J’espère que le gouvernement syrien va comprendre la nécessité de coopérer avec nous, surtout pour les crimes commis par l’autre partie. J’ai insisté pour dire que c’est bien parce que Damas nous empêche d’entrer en Syrie que nous avons de la difficulté à prouver les crimes commis par leurs adversaires.

swissinfo.ch: Le rapport consacre un chapitre sur EI, responsable notamment de la décapitation de plusieurs otages occidentaux. Votre enquête va se poursuivre contre ce groupe terroriste ?

C. D. P. : Certainement, en ce qui concerne les crimes commis en Syrie. Nous allons porter une attention plus grande encore à ce genre de crimes. Ils en font même la publicité. Ces tortures et ces tueries de masse, c’est incroyable.

Pour ce faire, nous attendons une résolution du Conseil des droits de l’homme qui semble vouloir nous donner un mandat spécifique sur les crimes commis par l’EI.

swissinfo.ch : Cette publicité donnée à ces exactions marque-t-elle une régression majeure pour le respect des droits de l’homme ?

C. D. P. : Absolument. C’est une tragédie, une non-prise en considération du respect des droits humains. Ils sont balayés dans ce territoire. Il est donc très important que notre commission se penche sur ce genre de crimes.

swissinfo.ch: Dans le rapport, vous mentionnez la responsabilité des Etats riverains dans le financement de ces groupes. Ces pays peuvent-ils être poursuivis ?

C. D. P. : Il n’y a pas de poursuite, car il n’y a pas de tribunal pour le faire. Ce que nous pouvons faire en tant que commission, c’est faire office  d’alerte. Mais il n’y aura pas de solution tant qu’on ne décide pas de porter en justice les responsables de ces crimes.

swissinfo.ch : La Suisse a œuvré pour que la Cour pénale internationale (CPI) se saisisse du dossier. Où en est-on ?

C. D. P. : On est bloqué, depuis toujours en fait. Le Conseil de sécurité a adopté une série de résolutions, mais pas celle de déférer en justice les responsables. Peut-être faudrait-il un tribunal ad hoc, plutôt que de saisir la CPI

Nous verrons bien si les choses bougent lors de notre prochain passage devant le Conseil de sécurité.
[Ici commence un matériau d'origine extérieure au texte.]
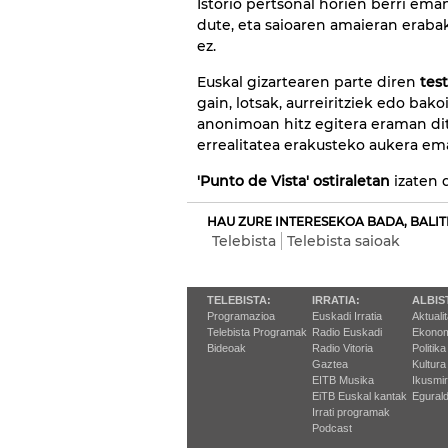
Istorio pertsonal horien berri em
dute, eta saioaren amaieran eraba
ez.
Euskal gizartearen parte diren
tes
gain, lotsak, aurreiritziek edo ba
anonimoan hitz egitera eraman ditu
errealitatea erakusteko aukera em
'Punto de Vista'
ostiraletan
izaten 
HAU ZURE INTERESEKOA BADA, BALIT
Telebista
Telebista saioak
TELEBISTA:
IRRATIA:
ALBIS
Programazioa
Euskadi Irratia
Aktuali
Telebista Programak
Radio Euskadi
Ekonom
Bideoak
Radio Vitoria
Politika
Gaztea
Kultura
EITB Musika
Ikusmi
EiTB Euskal kantak
Egurald
Irrati programak
Podcast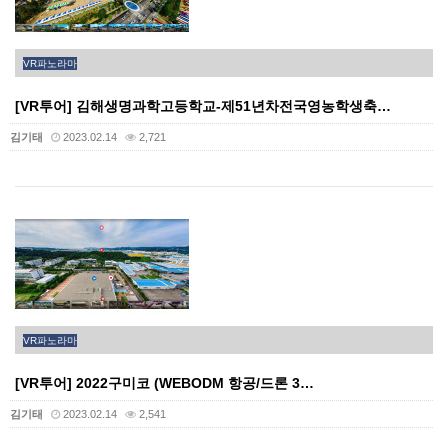
VR파노라마
[VR투어] 김해생명과학고등학교-제51년차전국영농학생축…
김기태
2023.02.14
2,721
VR파노라마
[VR투어] 2022구미코 (WEBODM 항공/드론 3…
김기태
2023.02.14
2,541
Ce sera peut-être en octobre. 


Témoignage

Les douze témoignages, sur 3200 recueillis au total par les membres de la commission d'enquête, incluent celui d'un journaliste syrien opposant, survivant d'une prison de l’autoproclamé Etat islamique (EI) à Alep. 

Ce journaliste détenu et torturé à trois reprises par le régime de Damas en 2011 et 2012, a été arrêté chez lui en novembre 2013 par cinq membres de pour ses écrits contre les djihadistes.

Il a été enfermé dans un ancien hôpital à Qadi Askar dans une cellule au sous-sol. Il y avait 12 cellules avec chacune 40 à 50 personnes considérées comme des opposants à l’EI.

Elles en étaient sorties pour être quotidiennement battues ou exécutées.

Les trois derniers jours de sa détention, ils étaient 27 dans sa cellule, un jour 19 ont été tués. Le dernier jour, il a été appelé avec un autre détenu pour être exécuté.

Mais une attaque du bâtiment par un groupe de l'opposition s'est produite à ce moment-là. Il a été remis dans sa cellule d'où il a été libéré par les opposants, qui ont filmé environ 45 corps de personnes exécutées d'une balle dans la tête.